R Tips

Home

Contact

Steven Holland

Magic numbers and strings

20 September 2019

Suppose you wanted to make a plot of magnesium vesus calcium, and that you wanted to add boxes around particular parts of it. It’s common to see something like this:

plot(Ca, Mg, pch=16) rect(0, 0, 2.3, 5.7, border="blue") rect(5, 7, 7.8, 11.2, border="red")

Experienced R users will recognize that each call to rect() specifies the position of the left, bottom, right, and top of the box, and the color of the border. What is not clear is what those numbers represent, specifically in terms of the underlying variables, calcium and magnesium.

Such numerical constants embedded in code without explanation are sometimes called magic numbers, because they allow the code to work. Why these values are used is unclear; they just “make it work”.

One approach would be to explain the values with comments. Suppose they reflect the ranges for clean and contaminated samples:

plot(Ca, Mg, pch=16) # The cutoff for a clean level of calcium is 2.3; 5.7 for magnesium rect(0, 0, 2.3, 5.7, border="blue") # The values defining the zone of contaminated calcium are 5–7.8; 7–11.2 for magnesium rect(5, 7, 7.8, 11.2, border="red")

Although this makes your intent clear, it raises a new problem: if these cutoffs change, you have to change them in the code and in the comments. It is common to forget to change the value in the comments, causing the comment to no longer be helpful. It would better to have the code be self-commenting.

Embedded constants can be avoided by defining the values using objects, with names that reflect their meaning. For example, we could change the code as follows:

plot(Ca, Mg, pch=16) CaClean <- 2.3 MgClean <- 5.7 CaContaminatedLower <- 5 CaContaminatedUpper <- 7.8 MgContaminatedLower <- 7 MgContaminatedUpper <- 11.2 rect(0, 0, CaClean, MgClean, border="blue") rect(CaContaminatedLower, MgContaminatedLower, CaContaminatedUpper, MgContaminatedUpper, border="red")

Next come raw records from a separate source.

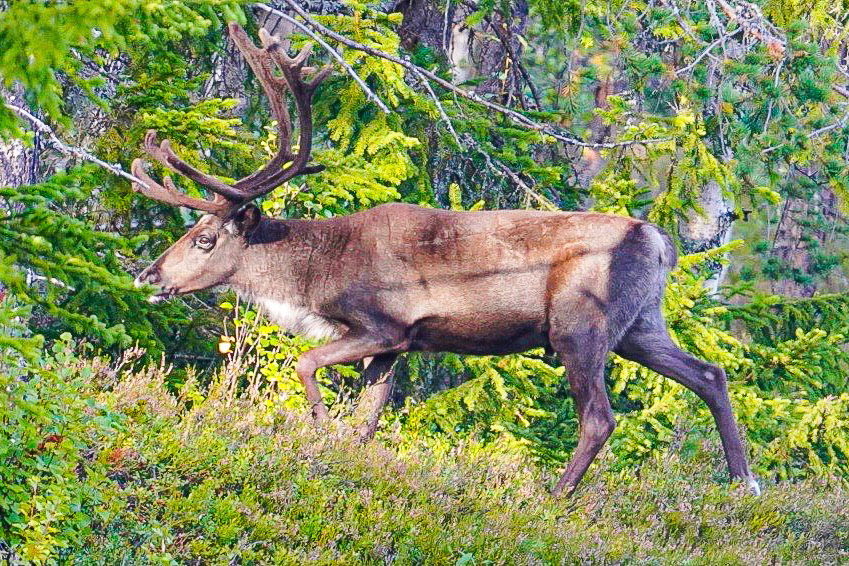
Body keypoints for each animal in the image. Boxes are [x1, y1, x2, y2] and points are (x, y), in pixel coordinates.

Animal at [131, 22, 760, 497]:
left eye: (206, 239)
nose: (148, 275)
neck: (316, 276)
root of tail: (658, 241)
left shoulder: (382, 324)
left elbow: (307, 365)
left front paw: (318, 435)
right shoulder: (397, 344)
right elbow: (368, 418)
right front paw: (346, 454)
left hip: (578, 324)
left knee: (600, 417)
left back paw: (555, 499)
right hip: (640, 324)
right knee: (710, 373)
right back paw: (743, 483)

Although the code is longer, the intent is clearer. If the values of what is considered clean or contaminated change, it is now obvious which value to change. Even better, if we use these values later in the code, we now have to change them in only one place, and the rest of the code will work automatically.

Another lurking problem is making sure that these values are used in the correct place in the rect() call. This is solved by using call-by-name:

rect(xleft=0, ybottom=0, xright=CaClean, ytop=MgClean, border="blue") rect(xleft=CaContaminatedLower, ybottom=MgContaminatedLower, xright=CaContaminatedUpper, ytop=MgContaminatedUpper, border="red")

Now the code is substantially less error-prone, because it is clear that calcium is on the x-axis and magnesium is on the y-axis.

This same approach can be used for embedded strings, such as the names of the colors. It is also solved by defining the color names as objects whose names describe their function:

cleanColor <- "blue" contaminatedColor <- "red" rect(0, 0, CaClean, MgClean, border=cleanColor) rect(CaContaminatedLower, MgContaminatedLower, CaContaminatedUpper, MgContaminatedUpper, border=contaminatedColor)

As before, the only cost to this is somewhat longer code. The benefit is that the colors are clearly matched to the correct box. If you have multiple plots that use these same colors, the benefits grow: if you change the color in one place (where it is named), the changes propagate automatically through the rest of your code.

Name your constants, whether they are numbers or strings. Your code will become self-commenting and less error-prone. It is also future-proofed if you need to change any values.